Meltdown and Spectre: Here’s What Our Partners Are Doing to Protect You
No sooner do you have your arms around one cybersecurity vulnerability then another surfaces. This time it’s Meltdown and Spectre, both of which can cause data leak from kernel memory. These vulnerabilities are particularly worrying since they impact practically all computers and involve multiple IT vendors including processor players Intel, AMD, Qualcomm, and ARM.
The problem is compounded by the fact that third-party companies implement these processors across the technology industry, so there’s no single fix from one manufacturer that will address the vulnerability. Which is why you’re seeing vendors like Microsoft, AWS, Google, and Red Hat working feverishly with their ecosystem to push out fixes.
Many of these companies are DLT partners, so we’ve pulled together the latest updates for a quick and easily digestible view of what’s going on and what steps you need to take to protect your systems and data.
Google Cloud
“Google’s engineering teams began working to protect our customers from these vulnerabilities upon our learning of them in June 2017. We applied solutions across the entire suite of Google products, and we collaborated with the industry at large to help protect users across the web”. Google isn’t seeing any performance slowdowns as a result of its fix, Google writes in this blog post.

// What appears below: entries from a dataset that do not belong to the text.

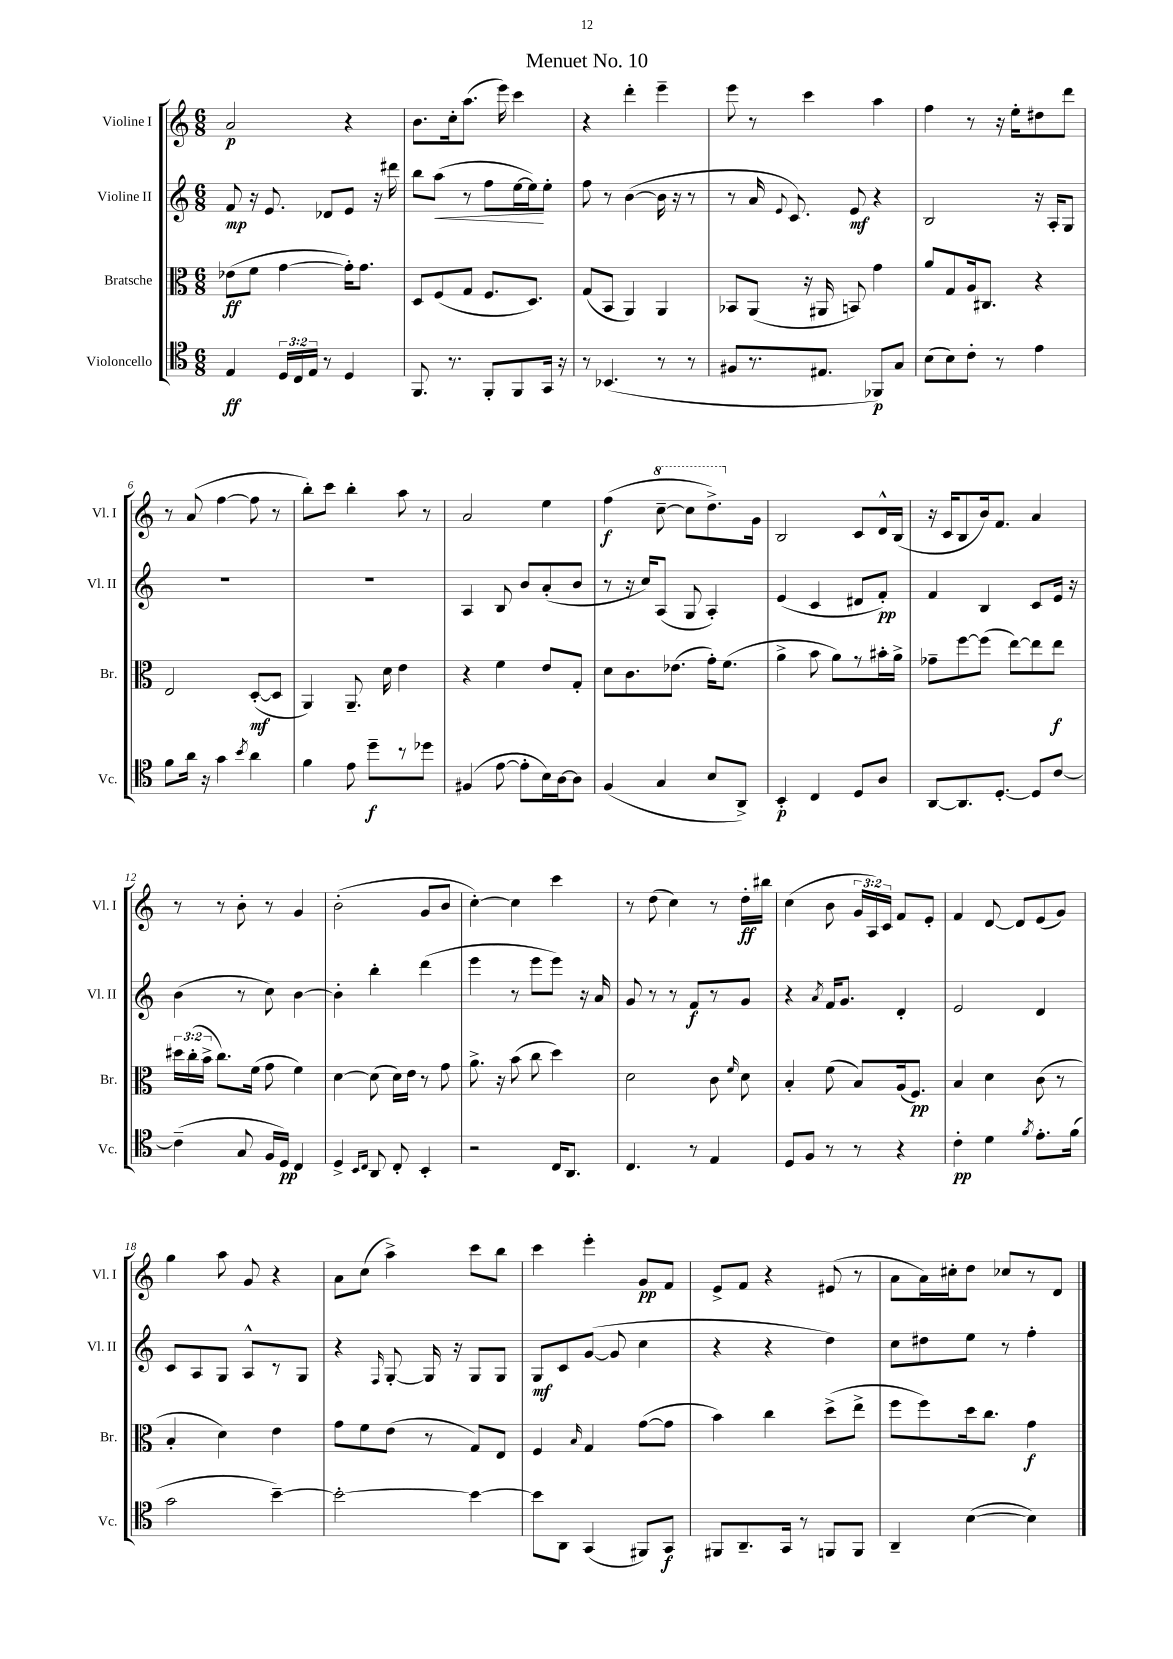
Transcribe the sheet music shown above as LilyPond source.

\header { title = "Menuet No. 10" }
<<
\new StaffGroup <<
\new Staff = "s0" \with { instrumentName = "Violine I" shortInstrumentName = "Vl. I" } {
    \clef treble \key c \major \numericTimeSignature \time 6/8 \override Staff.TupletNumber.text = #tuplet-number::calc-fraction-text
    \autoBeamOff a'2\p r4 |
    b'8.[ c''16-. a''8.]( e'''16) c'''4 |
    r4 d'''4-. e'''4-- |
    e'''8 r8 c'''4 a''4 |
    f''4 r8 r16 e''16[-. dis''8 d'''8] |
    r8 a'8( f''4~ f''8 r8 |
    b''8[-.) c'''8] b''4-. a''8 r8 |
    a'2 e''4 |
    f''4\f( \ottava #1 c'''8~-- c'''8[ d'''8.->) \ottava #0 g'16] |
    b2 c'8[ d'16-^ b16]( |
    r16 c'16[ b8 b'16) f'8.] a'4 |
    r8 r8 b'8-. r8 g'4 |
    b'2-.( g'8[ b'8] |
    c''4~-.) c''4 c'''4 |
    r8 d''8( c''4) r8 d''16[-.\ff bis''16] |
    c''4( b'8 \tuplet 3/2 { g'16[ a16) c'16] } f'8[ e'8]-. |
    f'4 d'8~ d'8[ e'8( g'8]) |
    g''4 a''8 g'8 r4 |
    a'8[ c''8]( a''4->) c'''8[ b''8] |
    c'''4 e'''4-. g'8[\pp f'8] |
    e'8[-> f'8] r4 eis'8( r8 |
    a'8[ a'16) cis''16-. d''8] ces''8[ r8 d'8] \bar "|." |
}
\new Staff = "s1" \with { instrumentName = "Violine II" shortInstrumentName = "Vl. II" } {
    \clef treble \key c \major \numericTimeSignature \time 6/8
    \autoBeamOff f'8\mp r16 e'8. des'8[ e'8] r16 dis'''16 |
    b''8[ a''8]\<( r8 f''8[ e''16~ e''16\!) e''8]-. |
    f''8 r8 b'4~( b'16 r16 r8 |
    r8 a'16 \appoggiatura { e'8 } c'8.) e'8\mf r4 |
    b2 r16 a16[-. g8] |
    R2. |
    R2. |
    a4 b8 b'8[ a'8-.( b'8] |
    r8 r16 c''16[) a8]( g8 a4-.) |
    e'4( c'4 dis'8[ f'8]-.\pp) |
    f'4 b4 c'8[ e'16] r16 |
    b'4( r8 c''8) b'4~ |
    b'4-. b''4-. d'''4( |
    e'''4 r8 e'''8[ e'''8]) r16 a'16 |
    g'8 r8 r8 f'8[\f r8 g'8] |
    r4 \acciaccatura { a'8 } f'16[ g'8.] d'4-. |
    e'2 d'4 |
    c'8[ a8 g8] a8[-^ r8 g8] |
    r4 \grace { f16 } g8~-. g16 r16 g8[ g8] |
    g8[\mf c'8 g'8]~( g'8 c''4 |
    r4 r4 d''4) |
    c''8[ dis''8 e''8] r8 f''4-. \bar "|." |
}
\new Staff = "s2" \with { instrumentName = "Bratsche" shortInstrumentName = "Br." } {
    \clef alto \key c \major \numericTimeSignature \time 6/8 \override Staff.TupletNumber.text = #tuplet-number::calc-fraction-text
    \autoBeamOff ees'8[\ff( f'8] g'4~ g'16[-.) g'8.] |
    d8[ f8( g8] f8.[ d8.]) |
    g8[( b,8] a,4) a,4 |
    bes,8[ a,8]( r16 ais,16 b,8) g'4 |
    a'8[ g8 a16 cis8.] r4 |
    e2 d8[~-.\mf( d8] |
    a,4) a,8.-- d'16 e'4 |
    r4 f'4 e'8[ g8]-. |
    d'8[ c'8. ees'8.]( g'16[-.) f'8.]( |
    a'4-> b'8 a'8[) r8 bis'16-. a'16]-> |
    ges'8[-- f''8~ f''8]( e''8[~) e''8 e''8]\f |
    \tuplet 3/2 { dis''16[ c''16-.( b'16]-> } c''8.[) f'16]( g'8 f'4) |
    d'4~ d'8( d'16[) e'16] r8 g'8 |
    a'8.-> r16 b'8( c''8 d''4) |
    d'2 c'8 \grace { f'16 } d'8 |
    b4-. f'8( b8[) a16( f8.]\pp) |
    b4 d'4 c'8( r8 |
    b4-. d'4) e'4 |
    g'8[ f'8 e'8]( r8 g8[) e8] |
    f4 \grace { b16 } g4 g'8[~( g'8] |
    b'4) c''4 d''8[->( e''8]-> |
    f''8[ f''8) d''16 c''8.] g'4\f \bar "|." |
}
\new Staff = "s3" \with { instrumentName = "Violoncello" shortInstrumentName = "Vc." } {
    \clef tenor \key c \major \numericTimeSignature \time 6/8 \override Staff.TupletNumber.text = #tuplet-number::calc-fraction-text
    \autoBeamOff e4\ff \tuplet 3/2 { d16[ c16 e16] } r8 d4 |
    f,8. r8. f,8[-. f,8 g,16] r16 |
    r8 bes,4.( r8 r8 |
    fis8[ r8. eis8.] fes,8[\p) g8] |
    b8[( b8) c'8]-. r8 e'4 |
    f'8[ a'16] r16 g'4 \acciaccatura { b'8 } a'4 |
    f'4 e'8 d''8[--\f r8 des''8] |
    fis4( e'8~ e'8[-. b16) a16~ a8] |
    f4( g4 b8[ a,8]->) |
    b,4-.\p c4 d8[ a8] |
    a,8[~ a,8. d8.]~-. d8[ c'8]~ |
    c'4--( g8 f16[ d16]\pp) c4 |
    d4-> \grace { b,16[ c16] } a,8 c8-. b,4-. |
    r2 c16[ a,8.] |
    c4. r8 e4 |
    d8[ f8] r8 r8 r4 |
    c'4-.\pp d'4 \acciaccatura { f'8 } e'8.[-. f'16]( |
    g'2 b'4~--) |
    b'2~-. b'4~ |
    b'8[ a,8] g,4( fis,8[) g,8]\f |
    fis,8[ a,8.-- g,16] r8 f,8[ f,8] |
    a,4-- b4~( b4) \bar "|." |
}
>>
>>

Google customers don’t have to worry about rebooting their instance since Google Cloud is architected in a manner that enables the company to update the environment while providing operational continuity for its customers. If you’re a Google Cloud customer, read more about the measures Google is taking to protect it’s infrastructure and access important FAQs.
Amazon Web Services (AWS)
AWS has issued a security bulletin notifying customers that “All instances across the Amazon EC2 fleet are protected from all known threat vectors from the CVEs previously listed. Customers’ instances are protected against these threats from other instances. We have not observed meaningful performance impact for the overwhelming majority of EC2 workloads.”
While AWS states that all instances are protected, it advises customers to patch their instance operating systems. This will strengthen the protections that these operating systems provide to isolate software running within the same instance.
For more information and updates about other AWS services, read more.
Red Hat
According to a website set up to address concerns about Meltdown and Spectre, Red Hat is working with technology leaders take “a proactive position that favors security over performance, while allowing users the flexibility to assess their own environment and make appropriate tradeoffs through selectively enabling and disabling the various mitigations.”
Impacted products include Red Hat Enterprise Linux 5, 6, and 7, Red Hat OpenShift, Red Hat Virtualization, Red Hat OpenStack, and more.
Red Hat is actively developing several scripts to assist users in understanding the impact of these issues to their systems.
For subscribers running Red Hat Virtualization products, this article has been created to verify OEM-supplied microcode/firmware has been applied.
Red Hat customers running affected versions of the Red Hat products are strongly recommended to update them as soon as errata are available. Customers are urged to apply the appropriate updates immediately. All impacted products should apply fixes to mitigate all 3 variants; CVE-2017-5753 (variant 1), CVE-2017-5715 (variant 2), and CVE-2017-5754 (variant 3).
For more, in plain English, check out Red Hat’s blog: What are Meltdown and Spectre? Here’s what you need to know.
Symantec
For insight from the cybersecurity community, DLT partner, Symantec, has this information for its enterprise product customers. Importantly, Symantec advises that for some of its products, the emergency Microsoft patch for Windows conflicts with Symantec’s ERASER (Expanded Remediation And Side Effect Repair) engine, which could result in blue screen errors. An update to ERASER was issued on January 4 to address these issues. For advice on receiving the update, read more from Symantec Support.
McAfee
McAfee products are not affected by this vulnerability nor the Windows changes that address it. The company also provides a useful explanation of just what Meltdown and Spectre are about and steps you can take to protect data and devices: Meltdown and Spectre 101: What to Know About the New Exploits.